Awarded Wednesday, the Prize recognizes Acharya's commitment and hard work on several projects to teach and promote physics in the developing world, with the ultimate aim of developing sustainable physics research communities there. The Insitute of Physics (IOP) cites Acharya's work on the recurrant African School of Physics, teaching and training in Palestine across many years, and setting up an ATLAS experiment group at ICTP. The Prize also singled out work Acharya has done as the co-coordinator of the ICTP Physics Without Frontiers Program, together with Kate Shaw, bringing physics outreach, workshops, and courses all over the world. The full citation is below. Congratulations!

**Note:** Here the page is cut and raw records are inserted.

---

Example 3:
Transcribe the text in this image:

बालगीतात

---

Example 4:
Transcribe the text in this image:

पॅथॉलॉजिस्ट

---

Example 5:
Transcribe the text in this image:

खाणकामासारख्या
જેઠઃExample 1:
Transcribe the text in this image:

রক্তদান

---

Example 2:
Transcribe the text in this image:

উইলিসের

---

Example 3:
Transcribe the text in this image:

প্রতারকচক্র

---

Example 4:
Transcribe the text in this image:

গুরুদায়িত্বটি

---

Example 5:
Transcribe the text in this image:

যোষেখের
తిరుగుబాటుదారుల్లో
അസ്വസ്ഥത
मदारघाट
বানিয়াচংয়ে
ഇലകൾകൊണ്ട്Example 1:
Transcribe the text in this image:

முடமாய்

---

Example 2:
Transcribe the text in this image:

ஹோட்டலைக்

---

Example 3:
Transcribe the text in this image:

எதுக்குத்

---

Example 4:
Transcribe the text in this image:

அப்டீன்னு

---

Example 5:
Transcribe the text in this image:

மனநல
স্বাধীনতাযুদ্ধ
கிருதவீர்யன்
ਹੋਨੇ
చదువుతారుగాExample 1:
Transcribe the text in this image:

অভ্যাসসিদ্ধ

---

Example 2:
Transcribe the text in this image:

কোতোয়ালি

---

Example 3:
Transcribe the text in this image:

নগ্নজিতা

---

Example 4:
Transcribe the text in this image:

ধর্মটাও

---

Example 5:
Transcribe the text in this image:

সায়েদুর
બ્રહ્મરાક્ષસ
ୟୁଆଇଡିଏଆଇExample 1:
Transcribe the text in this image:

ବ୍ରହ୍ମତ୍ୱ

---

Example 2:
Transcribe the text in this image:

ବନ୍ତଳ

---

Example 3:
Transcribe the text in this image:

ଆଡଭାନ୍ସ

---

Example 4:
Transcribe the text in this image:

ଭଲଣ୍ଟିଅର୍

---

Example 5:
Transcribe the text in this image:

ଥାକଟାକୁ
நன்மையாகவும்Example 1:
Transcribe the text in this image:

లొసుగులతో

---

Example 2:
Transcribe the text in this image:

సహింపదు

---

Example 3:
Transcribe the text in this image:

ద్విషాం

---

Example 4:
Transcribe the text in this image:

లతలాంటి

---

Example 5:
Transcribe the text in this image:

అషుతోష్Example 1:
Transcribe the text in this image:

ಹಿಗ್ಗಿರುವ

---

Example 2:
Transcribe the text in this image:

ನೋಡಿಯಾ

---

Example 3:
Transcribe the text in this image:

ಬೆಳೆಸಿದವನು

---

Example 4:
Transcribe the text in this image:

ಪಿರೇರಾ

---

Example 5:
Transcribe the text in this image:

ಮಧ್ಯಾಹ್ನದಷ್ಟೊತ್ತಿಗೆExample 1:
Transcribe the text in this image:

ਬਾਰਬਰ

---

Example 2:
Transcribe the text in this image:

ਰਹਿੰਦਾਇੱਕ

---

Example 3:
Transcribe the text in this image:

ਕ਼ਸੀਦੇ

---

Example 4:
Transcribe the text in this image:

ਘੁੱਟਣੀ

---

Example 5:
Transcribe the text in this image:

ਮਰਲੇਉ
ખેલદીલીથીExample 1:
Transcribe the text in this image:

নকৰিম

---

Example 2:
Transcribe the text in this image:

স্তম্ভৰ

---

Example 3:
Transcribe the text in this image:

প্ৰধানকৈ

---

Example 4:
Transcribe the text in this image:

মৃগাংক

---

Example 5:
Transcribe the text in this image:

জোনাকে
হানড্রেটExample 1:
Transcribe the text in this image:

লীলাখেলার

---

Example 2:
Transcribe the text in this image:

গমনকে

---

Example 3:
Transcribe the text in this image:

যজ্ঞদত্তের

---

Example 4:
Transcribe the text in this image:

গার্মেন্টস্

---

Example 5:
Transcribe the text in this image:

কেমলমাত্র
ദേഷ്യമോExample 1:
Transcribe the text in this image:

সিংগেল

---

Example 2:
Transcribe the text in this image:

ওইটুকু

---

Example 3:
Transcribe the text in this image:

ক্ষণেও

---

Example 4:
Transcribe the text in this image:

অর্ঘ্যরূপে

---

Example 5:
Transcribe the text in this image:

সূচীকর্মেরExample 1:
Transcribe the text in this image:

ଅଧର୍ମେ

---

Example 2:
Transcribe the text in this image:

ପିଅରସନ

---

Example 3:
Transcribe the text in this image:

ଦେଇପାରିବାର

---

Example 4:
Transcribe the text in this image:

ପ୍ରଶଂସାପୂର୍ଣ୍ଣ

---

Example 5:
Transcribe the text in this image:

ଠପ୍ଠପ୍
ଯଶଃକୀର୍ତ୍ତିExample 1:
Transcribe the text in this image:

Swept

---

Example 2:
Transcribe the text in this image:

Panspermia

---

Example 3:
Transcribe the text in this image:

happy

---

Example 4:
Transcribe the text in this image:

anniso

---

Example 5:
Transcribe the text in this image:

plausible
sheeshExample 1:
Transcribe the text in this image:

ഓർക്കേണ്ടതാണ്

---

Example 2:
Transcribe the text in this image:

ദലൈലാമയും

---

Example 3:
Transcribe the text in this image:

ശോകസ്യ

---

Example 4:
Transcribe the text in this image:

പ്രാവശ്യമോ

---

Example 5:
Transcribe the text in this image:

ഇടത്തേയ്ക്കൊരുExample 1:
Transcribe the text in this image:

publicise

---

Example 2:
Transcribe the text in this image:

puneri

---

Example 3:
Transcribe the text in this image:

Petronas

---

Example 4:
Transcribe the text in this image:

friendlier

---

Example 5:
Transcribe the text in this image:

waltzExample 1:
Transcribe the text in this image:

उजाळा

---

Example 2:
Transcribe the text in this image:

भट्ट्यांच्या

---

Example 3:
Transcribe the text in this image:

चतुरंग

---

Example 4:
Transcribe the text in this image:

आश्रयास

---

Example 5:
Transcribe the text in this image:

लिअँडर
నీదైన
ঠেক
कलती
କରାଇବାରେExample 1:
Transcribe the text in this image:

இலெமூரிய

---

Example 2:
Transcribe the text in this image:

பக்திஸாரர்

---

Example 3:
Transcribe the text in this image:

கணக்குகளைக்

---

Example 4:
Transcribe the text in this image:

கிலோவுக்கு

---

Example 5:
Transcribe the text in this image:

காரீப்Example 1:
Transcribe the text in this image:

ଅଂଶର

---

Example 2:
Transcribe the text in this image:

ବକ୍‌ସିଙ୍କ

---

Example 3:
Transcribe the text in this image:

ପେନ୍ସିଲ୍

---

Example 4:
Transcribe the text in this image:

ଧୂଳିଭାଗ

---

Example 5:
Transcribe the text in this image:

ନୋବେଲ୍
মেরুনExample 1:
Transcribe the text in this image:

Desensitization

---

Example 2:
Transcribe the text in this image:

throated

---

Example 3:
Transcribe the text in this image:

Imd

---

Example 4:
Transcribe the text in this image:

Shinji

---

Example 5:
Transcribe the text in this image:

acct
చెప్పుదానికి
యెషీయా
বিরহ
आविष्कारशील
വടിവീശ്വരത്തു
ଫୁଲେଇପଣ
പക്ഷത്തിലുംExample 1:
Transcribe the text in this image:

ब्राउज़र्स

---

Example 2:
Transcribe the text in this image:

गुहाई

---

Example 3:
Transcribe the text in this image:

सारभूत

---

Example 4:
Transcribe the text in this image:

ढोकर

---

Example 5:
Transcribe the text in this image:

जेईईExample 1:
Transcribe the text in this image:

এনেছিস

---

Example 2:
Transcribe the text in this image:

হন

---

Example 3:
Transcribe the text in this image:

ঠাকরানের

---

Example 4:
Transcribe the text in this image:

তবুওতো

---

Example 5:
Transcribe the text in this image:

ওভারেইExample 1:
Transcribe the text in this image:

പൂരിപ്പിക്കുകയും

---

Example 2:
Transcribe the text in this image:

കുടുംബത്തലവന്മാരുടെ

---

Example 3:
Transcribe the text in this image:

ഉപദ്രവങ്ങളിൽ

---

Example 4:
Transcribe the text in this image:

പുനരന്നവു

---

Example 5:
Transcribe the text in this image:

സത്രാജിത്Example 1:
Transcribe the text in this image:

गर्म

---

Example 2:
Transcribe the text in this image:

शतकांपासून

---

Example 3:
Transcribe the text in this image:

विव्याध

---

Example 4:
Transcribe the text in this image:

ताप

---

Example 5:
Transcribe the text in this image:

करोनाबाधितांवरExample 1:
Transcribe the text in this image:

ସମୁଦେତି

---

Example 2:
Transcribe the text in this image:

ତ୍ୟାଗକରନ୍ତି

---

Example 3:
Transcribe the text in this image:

Lawrence Bragg Medal and Prize
For his contributions as the driver of several projects to teach and promote physics in the developing world, with the ultimate aim of developing sustainable physics research in those countries.
Professor Bobby Acharya emerged from the developing world, his family of Indian origin, expelled from Uganda. A leading researcher in string theory and in the phenomenology of models derived from M-theory, he creates educational opportunities in the developing world, developing local sustainability with a high ratio of women involved in the various activities:
ATLAS at ICTP
Acharya realised that CERN could place students from the developing world into international teams. In 2006, he set up an ICTP group, in close collaboration with the INFN and the University of Udine, which is still actively working on the ATLAS experiment at the Large Hadron Collider. More than 50% of Acharya's PhD students and postdocs emerged from this route, with most still working in the field
Teaching and Training in Palestine
In 2013, Acharya started an annual course at Birzeit University in the West Bank. This 45-hour particle-physics course is taught to Masters students, assisted by postdoc volunteers. The course is extremely successful with grades significantly higher than those of equivalent UK students
Most of the students are female, several now undertaking PhDs in well-recognised European groups. Some work on the SESAME synchrotron in Jordan. As a direct result of this work, the number of Palestinian CERN users increased from one in 2010 to seven in 2016. There is now a dozen-strong particle physics network in Palestine
Physics Without Frontiers
The Palestinian model is portable - with postdoc volunteers based in the country, lectures are delivered live via internet video. Acharya, with Dr. Kate Shaw, organises and offers similar courses throughout the developing world. Successful courses in Tunisia, Venezuela and Nepal are being followed by many more under ICTP's ‘Physics Without Frontiers’ programme, coordinated by Acharya and Shaw. Programmes include masterclasses for budding scientists - and these have taken place in Algeria, Colombia, Egypt, Palestine, Lebanon, Nepal, Venezuela and Vietnam - working with postdocs from the host countries
The African School of Fundamental Physics and Applications is a one-month graduate summer school which occurs biannually in a different African country. The idea was conceived in 2008 by Acharya and Ketevi Assamagan at Brookhaven National Laboratory in the US, and provides courses in fundamental physics and applications to the brightest young African physicists, with the students 100% sponsored. Schools were in South Africa, Ghana, Senegal, Rwanda, with Namibia set for 2018. Around 65 students from all over Africa attend these schools, more than 30% of whom are female.